Trailblazer 2.1: What you need to know.

Last updated 18 December 2017

After almost one year of development, the 2.1 release is very near, and we’re proud to tell you everything about the new features we were adding, and some internals we’ve changed.

Overall, the public APIs haven’t changed, or there are soft deprecations to explain what you need to do.

1. New call API

In versions before 2.1, the automatic merging of the params part and the additional options was confusing many new users and an unnecessary step.

# old style
result = Memo::Create.( params, "current_user" => current_user )

The first argument (params) was merged into the second argument using the key "params". You now pass one hash to call and hence do the merging yourself.

# new style
result = Memo::Create.( params: params, current_user: current_user )

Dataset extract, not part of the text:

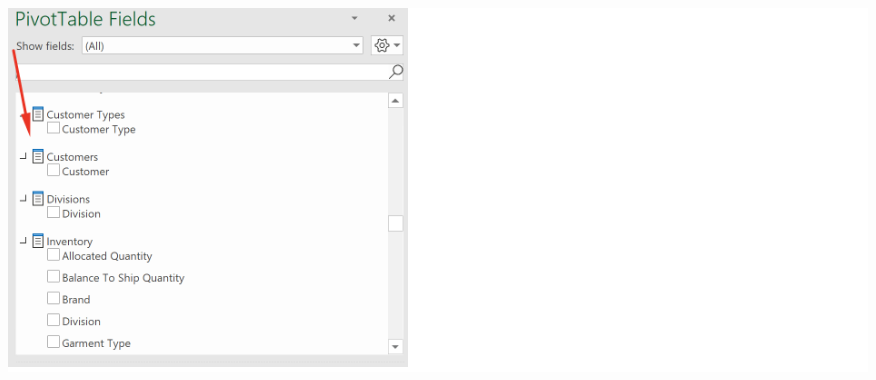 <img src="../assets/img/excel-analytics-models-excel-pivot-table-dimensions.png" width="400" height="359" />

Your steps use the existing API, and everything here is as it used to be before.

class Memo::Create < Trailblazer::Operation
  step :create_model

  def create_model(options, params:, **)
    # ..

The new call API is much more consistent and takes away another thing we kept explaining to new users - an indicator for a flawed API.

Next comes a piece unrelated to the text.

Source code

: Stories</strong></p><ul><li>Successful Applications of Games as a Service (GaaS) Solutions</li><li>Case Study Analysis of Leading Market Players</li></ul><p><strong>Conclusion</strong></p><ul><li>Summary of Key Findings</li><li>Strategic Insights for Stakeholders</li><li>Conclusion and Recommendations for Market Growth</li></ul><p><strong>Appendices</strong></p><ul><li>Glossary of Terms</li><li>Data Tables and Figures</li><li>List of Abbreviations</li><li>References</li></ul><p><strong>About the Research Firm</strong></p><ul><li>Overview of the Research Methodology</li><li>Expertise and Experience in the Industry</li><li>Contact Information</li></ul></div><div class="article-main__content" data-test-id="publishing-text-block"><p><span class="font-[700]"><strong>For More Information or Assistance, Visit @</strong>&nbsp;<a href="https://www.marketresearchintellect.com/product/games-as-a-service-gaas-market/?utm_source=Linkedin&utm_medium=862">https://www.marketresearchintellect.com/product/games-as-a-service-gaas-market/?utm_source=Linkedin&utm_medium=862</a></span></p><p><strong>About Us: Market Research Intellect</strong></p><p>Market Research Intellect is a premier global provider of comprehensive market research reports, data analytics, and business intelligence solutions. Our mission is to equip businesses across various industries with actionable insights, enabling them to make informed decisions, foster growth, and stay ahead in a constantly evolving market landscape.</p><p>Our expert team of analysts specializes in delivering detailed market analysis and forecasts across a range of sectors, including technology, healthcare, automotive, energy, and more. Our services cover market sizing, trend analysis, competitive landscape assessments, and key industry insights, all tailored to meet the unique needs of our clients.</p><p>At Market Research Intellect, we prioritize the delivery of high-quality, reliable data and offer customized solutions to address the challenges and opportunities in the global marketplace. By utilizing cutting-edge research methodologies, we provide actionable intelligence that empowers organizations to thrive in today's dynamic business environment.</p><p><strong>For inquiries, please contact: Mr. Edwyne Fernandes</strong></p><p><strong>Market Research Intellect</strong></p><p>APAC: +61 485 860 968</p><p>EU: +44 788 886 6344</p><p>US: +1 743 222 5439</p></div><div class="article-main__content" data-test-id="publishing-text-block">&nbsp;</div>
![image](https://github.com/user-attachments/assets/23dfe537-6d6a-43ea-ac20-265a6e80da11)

For a soft deprecation, do this in an initializer:

require "trailblazer/deprecation/call"

You will get a bunch of warnings, so fix all Operation.() calls and remove the require again.

2. Symbol vs. String Keys

If you mixed up :symbol and "string" keys when accessing the options context object, there are good news for you: we use symbol keys now wherever possible. Only namespaced keys like "contract.default.class" are still strings, but :model, :params or :current_user are all symbols.

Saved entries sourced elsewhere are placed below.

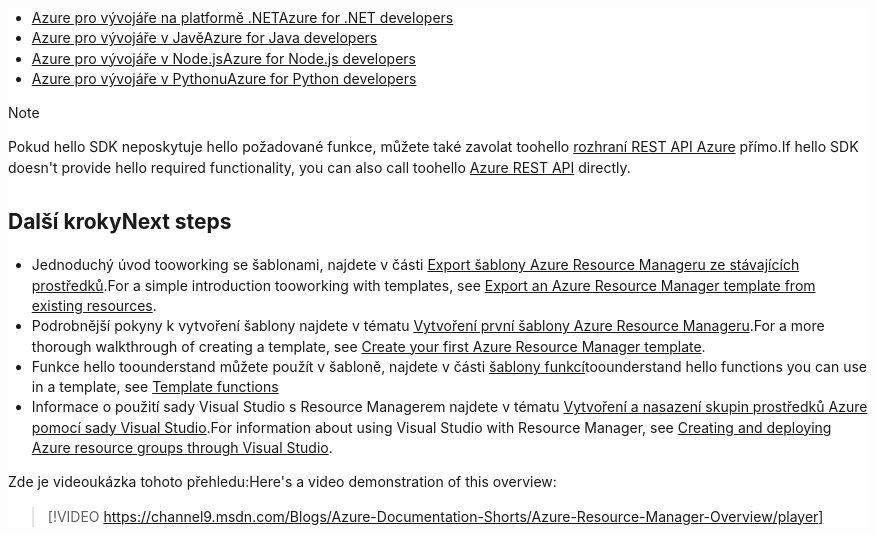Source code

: * [<span data-ttu-id="d5390-312">Azure pro vývojáře na platformě .NET</span><span class="sxs-lookup"><span data-stu-id="d5390-312">Azure for .NET developers</span></span>](/dotnet/azure/?view=azure-dotnet)
* [<span data-ttu-id="d5390-313">Azure pro vývojáře v Javě</span><span class="sxs-lookup"><span data-stu-id="d5390-313">Azure for Java developers</span></span>](/java/azure/)
* [<span data-ttu-id="d5390-314">Azure pro vývojáře v Node.js</span><span class="sxs-lookup"><span data-stu-id="d5390-314">Azure for Node.js developers</span></span>](/nodejs/azure/)
* [<span data-ttu-id="d5390-315">Azure pro vývojáře v Pythonu</span><span class="sxs-lookup"><span data-stu-id="d5390-315">Azure for Python developers</span></span>](/python/azure/)

> [!NOTE]
> <span data-ttu-id="d5390-316">Pokud hello SDK neposkytuje hello požadované funkce, můžete také zavolat toohello [rozhraní REST API Azure](https://docs.microsoft.com/rest/api/resources/) přímo.</span><span class="sxs-lookup"><span data-stu-id="d5390-316">If hello SDK doesn't provide hello required functionality, you can also call toohello [Azure REST API](https://docs.microsoft.com/rest/api/resources/) directly.</span></span>
> 
> 

## <a name="next-steps"></a><span data-ttu-id="d5390-317">Další kroky</span><span class="sxs-lookup"><span data-stu-id="d5390-317">Next steps</span></span>
* <span data-ttu-id="d5390-318">Jednoduchý úvod tooworking se šablonami, najdete v části [Export šablony Azure Resource Manageru ze stávajících prostředků](resource-manager-export-template.md).</span><span class="sxs-lookup"><span data-stu-id="d5390-318">For a simple introduction tooworking with templates, see [Export an Azure Resource Manager template from existing resources](resource-manager-export-template.md).</span></span>
* <span data-ttu-id="d5390-319">Podrobnější pokyny k vytvoření šablony najdete v tématu [Vytvoření první šablony Azure Resource Manageru](resource-manager-create-first-template.md).</span><span class="sxs-lookup"><span data-stu-id="d5390-319">For a more thorough walkthrough of creating a template, see [Create your first Azure Resource Manager template](resource-manager-create-first-template.md).</span></span>
* <span data-ttu-id="d5390-320">Funkce hello toounderstand můžete použít v šabloně, najdete v části [šablony funkcí](resource-group-template-functions.md)</span><span class="sxs-lookup"><span data-stu-id="d5390-320">toounderstand hello functions you can use in a template, see [Template functions](resource-group-template-functions.md)</span></span>
* <span data-ttu-id="d5390-321">Informace o použití sady Visual Studio s Resource Managerem najdete v tématu [Vytvoření a nasazení skupin prostředků Azure pomocí sady Visual Studio](vs-azure-tools-resource-groups-deployment-projects-create-deploy.md).</span><span class="sxs-lookup"><span data-stu-id="d5390-321">For information about using Visual Studio with Resource Manager, see [Creating and deploying Azure resource groups through Visual Studio](vs-azure-tools-resource-groups-deployment-projects-create-deploy.md).</span></span>

<span data-ttu-id="d5390-322">Zde je videoukázka tohoto přehledu:</span><span class="sxs-lookup"><span data-stu-id="d5390-322">Here's a video demonstration of this overview:</span></span>

>[!VIDEO https://channel9.msdn.com/Blogs/Azure-Documentation-Shorts/Azure-Resource-Manager-Overview/player]


[powershellref]: https://docs.microsoft.com/powershell/resourcemanager/azurerm.resources/v3.2.0/azurerm.resources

result = Memo::Create.( params: params, current_user: current_user )

As always, you can still access the arguments via keyword arguments, as shown above. Nevertheless, these arguments must now be accessed and overridden with a symbol.

def my_step(options, **)
  options[:model] =

Nothing has changed in the implementation; we just changed the convention.

For a soft deprecation, do this in an initializer:

require "trailblazer/deprecation/context"

It will generate hundreds of warnings where you still use string keys but mustn’t, so change them and then remove the require.

2. Unlimited Wiring

Besides the fact that you can now use operations and activities in more complex compounds to model realistic applications and state machines, with 2.1 it’s possible to model flows in operations that go beyond the railway. This is often necessary when the control flow needs more than two track, or when extracting more complex flows into new operations is too complicated and thus not desirable.

Check the new → wiring docs.

For example, you can now actually use the failure track for logic, and easily deviate back to the right success track.

class Memo::Upload < Trailblazer::Operation
  step :upload_to_s3
  fail :upload_to_azure,  Output(:success) => :success
  fail :upload_to_b2,     Output(:success) => :success
  fail :log_problem
  # ...

This will result in the following diagram.

We call this the recover pattern.

However, you’re not limited to left and right track, you can connect arbitrary tasks, or solve more complex problems with branching circuits.

examples coming

For a more streamlined readability, we aliased the step DSL methods.

step :my_step
pass :always_success # alias success
fail :error_handler  # alias failure

Looking better, right?

3. Simpler Nested

in/out rewire

4. Tracing

The coolest feature.

4. Extended Macro API

6. Application Workflows and BPMN

Thanks to the refactored circuit engine in Trailblazer 2.1 and the new gem, any business process can be modeled and implemented now. Since we allow unlimited nesting of activities, it’s possible to start modeling from the domain level down to super low-level technical details.

Instead of reinventing, we make use of a subset of the BPMN standard that defines and structures workflows in hundred-thousands of applications world-wide. And, don’t you worry, you do not have to read 538 pages in order to use Trailblazer’s BPMN extension.

In this diagram, you can see a one-time-password signup process where the user needs to change the initial password after the first login, and then must log in again using those new credentials. Our new visual workflow editor and the trailblazer-workflow gem will help to plan, implement and maintain diagrams and logic. Both components are part of the new PRO plan launched in early 2018.

While you can model activities purely in Ruby, our editor will take away the pain of setting up application-wide workflows. And, naturally, all those “boxes” will still be Ruby code, exactly the way it is now, allowing you to focus on the implementation and us doing the control flow for you.